Within the mixed martial arts universe, the phrase of the week undoubtedly was “Anderson Silva money.” While the UFC middleweight king’s price tag has been a hot topic of discussion, the man that wound up replacing injured Phil Davis at UFC 133 actually pockets a phatter purse than “The Spider.”
Courtesy of the multi-fight contract extension Ortiz signed in July of 2009 – which came on the heels of his TKO loss to Chuck Liddell, draw with Rashad Evans and decision defeat to Lyoto Machida, respectively – “The Huntington Beach Bad Boy” manged to pocket a flat $450,000 salary in his submission victory over Ryan Bader at UFC 132.
“There was a lot of talk after that last fight about what Tito got paid,” UFC president Dana White stated during Thursday’s conference call. “We signed that deal with Tito a long time ago … Tito has been around for a long time and we didn’t go in and renegotiate his money.
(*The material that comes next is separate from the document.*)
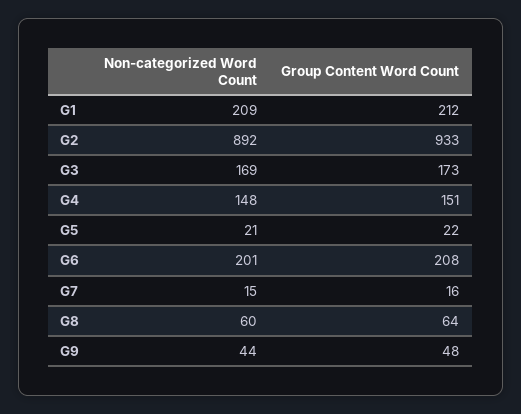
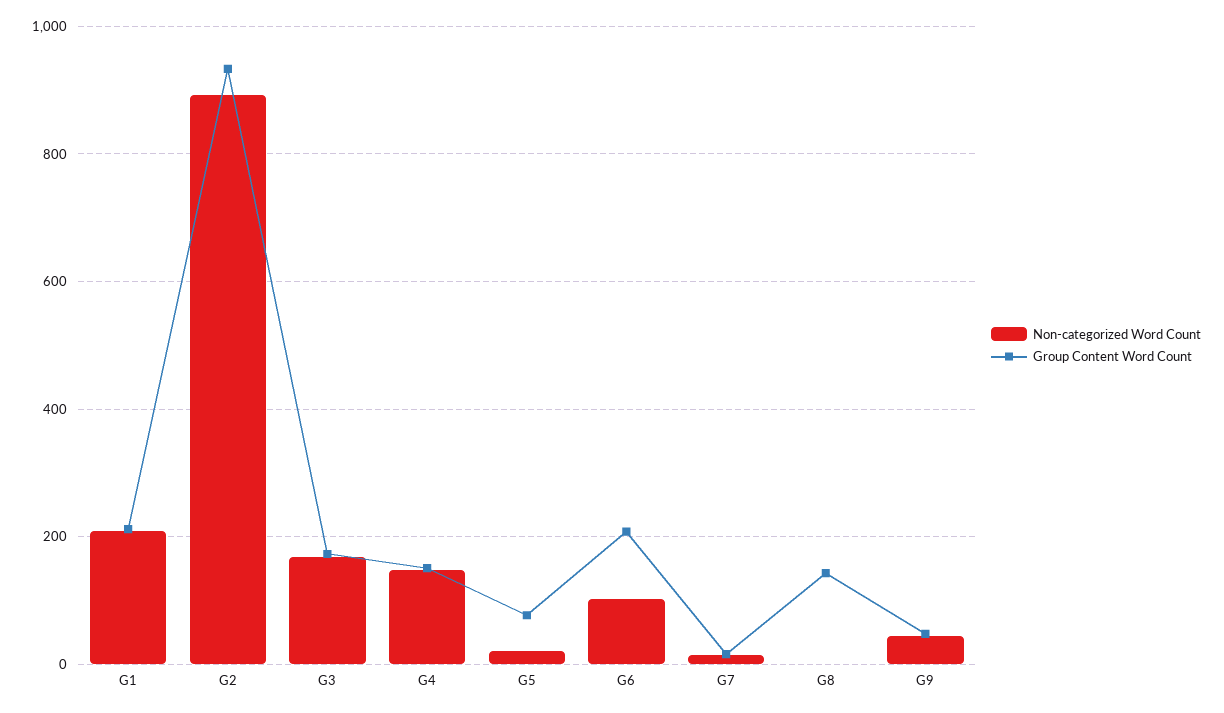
Group Content Word Count, G5: 22 -> 80
Non-categorized Word Count, G6: 201 -> 100
Non-categorized Word Count, G8: 60 -> 0
Group Content Word Count, G8: 64 -> 140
We let him fight.
“To be honest, I thought that was going to be Tito’s last fight. I thought Ryan Bader was probably gonna win that fight and that was gonna be Tito’s last fight in mixed martial arts, and that’s what Tito got paid.”
Ortiz earned at least $210K in his last several bouts prior to posting his first win in nearly five years.
Anderson Silva commands a flat $200,000 salary each time he takes the Octagon. However, with the addition of the UFC’s top secret discretionary bonuses, pay-per-view cuts and sponsorship dollars, it’s been reported the baddest 185-pounder in bare feet garners seven-figures each time he takes center stage.
Perhaps those funds were what Lyoto Machida was in search of when he demanded “Anderson Silva money.” However, the only monetary numbers the public has access to are the salaries required to be reported to the state athletic commissions.
Ortiz headlines UFC 133 opposite Rashad Evans on August 6th in Philly.
FYI – Ortiz did not ask for additional money when he accepted the last-minute fight.